= How to complete this task =
Each line from the one that holds "parameter S0=0, S1=1, S2=2, S3=3;" to the end of the records is to be retyped exactly. Pictures are not part of the copy.

= Data section =
*** Block opens ***

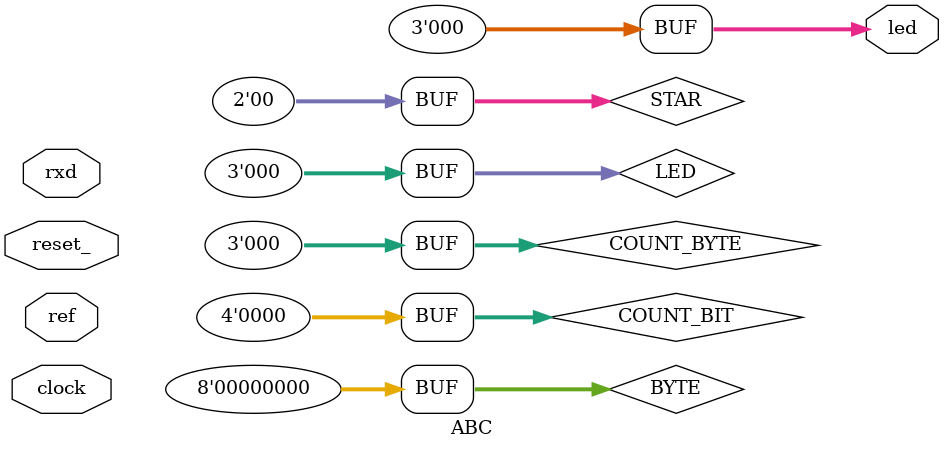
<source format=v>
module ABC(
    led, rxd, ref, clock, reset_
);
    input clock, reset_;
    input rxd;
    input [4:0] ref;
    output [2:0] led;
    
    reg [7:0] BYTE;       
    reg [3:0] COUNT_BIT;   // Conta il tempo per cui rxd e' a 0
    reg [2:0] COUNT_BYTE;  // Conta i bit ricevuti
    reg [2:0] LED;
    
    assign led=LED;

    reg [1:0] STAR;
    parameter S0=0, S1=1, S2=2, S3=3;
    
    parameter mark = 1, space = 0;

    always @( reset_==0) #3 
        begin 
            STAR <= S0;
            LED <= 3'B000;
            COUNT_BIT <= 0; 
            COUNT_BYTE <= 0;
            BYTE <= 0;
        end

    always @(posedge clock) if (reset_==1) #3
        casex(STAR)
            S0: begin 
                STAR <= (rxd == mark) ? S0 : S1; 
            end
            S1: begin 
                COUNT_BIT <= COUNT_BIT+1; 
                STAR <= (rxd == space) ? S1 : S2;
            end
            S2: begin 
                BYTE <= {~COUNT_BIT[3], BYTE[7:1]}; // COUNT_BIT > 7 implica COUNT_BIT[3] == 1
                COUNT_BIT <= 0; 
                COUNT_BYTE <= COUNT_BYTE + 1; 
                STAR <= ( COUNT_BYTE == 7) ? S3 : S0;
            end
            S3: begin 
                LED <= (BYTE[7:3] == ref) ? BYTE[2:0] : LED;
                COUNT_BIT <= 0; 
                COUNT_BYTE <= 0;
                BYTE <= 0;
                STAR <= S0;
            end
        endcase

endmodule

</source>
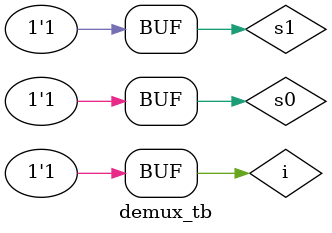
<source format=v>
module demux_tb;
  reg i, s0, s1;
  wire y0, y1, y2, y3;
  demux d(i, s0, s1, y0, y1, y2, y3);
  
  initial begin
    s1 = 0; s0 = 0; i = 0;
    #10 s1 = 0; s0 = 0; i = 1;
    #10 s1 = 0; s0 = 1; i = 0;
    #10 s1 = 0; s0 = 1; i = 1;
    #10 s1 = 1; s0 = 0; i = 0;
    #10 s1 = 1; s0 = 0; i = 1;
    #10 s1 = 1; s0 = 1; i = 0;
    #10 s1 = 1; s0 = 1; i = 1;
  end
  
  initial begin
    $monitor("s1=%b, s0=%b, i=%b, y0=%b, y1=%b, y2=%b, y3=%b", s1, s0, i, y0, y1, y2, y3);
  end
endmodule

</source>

*** Block closes ***

= Solution for this exercise =
    parameter S0=0, S1=1, S2=2, S3=3;
    
    parameter mark = 1, space = 0;

    always @( reset_==0) #3 
        begin 
            STAR <= S0;
            LED <= 3'B000;
            COUNT_BIT <= 0; 
            COUNT_BYTE <= 0;
            BYTE <= 0;
        end

    always @(posedge clock) if (reset_==1) #3
        casex(STAR)
            S0: begin 
                STAR <= (rxd == mark) ? S0 : S1; 
            end
            S1: begin 
                COUNT_BIT <= COUNT_BIT+1; 
                STAR <= (rxd == space) ? S1 : S2;
            end
            S2: begin 
                BYTE <= {~COUNT_BIT[3], BYTE[7:1]}; // COUNT_BIT > 7 implica COUNT_BIT[3] == 1
                COUNT_BIT <= 0; 
                COUNT_BYTE <= COUNT_BYTE + 1; 
                STAR <= ( COUNT_BYTE == 7) ? S3 : S0;
            end
            S3: begin 
                LED <= (BYTE[7:3] == ref) ? BYTE[2:0] : LED;
                COUNT_BIT <= 0; 
                COUNT_BYTE <= 0;
                BYTE <= 0;
                STAR <= S0;
            end
        endcase

endmodule

</source>
<source format=v>
module demux_tb;
  reg i, s0, s1;
  wire y0, y1, y2, y3;
  demux d(i, s0, s1, y0, y1, y2, y3);
  
  initial begin
    s1 = 0; s0 = 0; i = 0;
    #10 s1 = 0; s0 = 0; i = 1;
    #10 s1 = 0; s0 = 1; i = 0;
    #10 s1 = 0; s0 = 1; i = 1;
    #10 s1 = 1; s0 = 0; i = 0;
    #10 s1 = 1; s0 = 0; i = 1;
    #10 s1 = 1; s0 = 1; i = 0;
    #10 s1 = 1; s0 = 1; i = 1;
  end
  
  initial begin
    $monitor("s1=%b, s0=%b, i=%b, y0=%b, y1=%b, y2=%b, y3=%b", s1, s0, i, y0, y1, y2, y3);
  end
endmodule

</source>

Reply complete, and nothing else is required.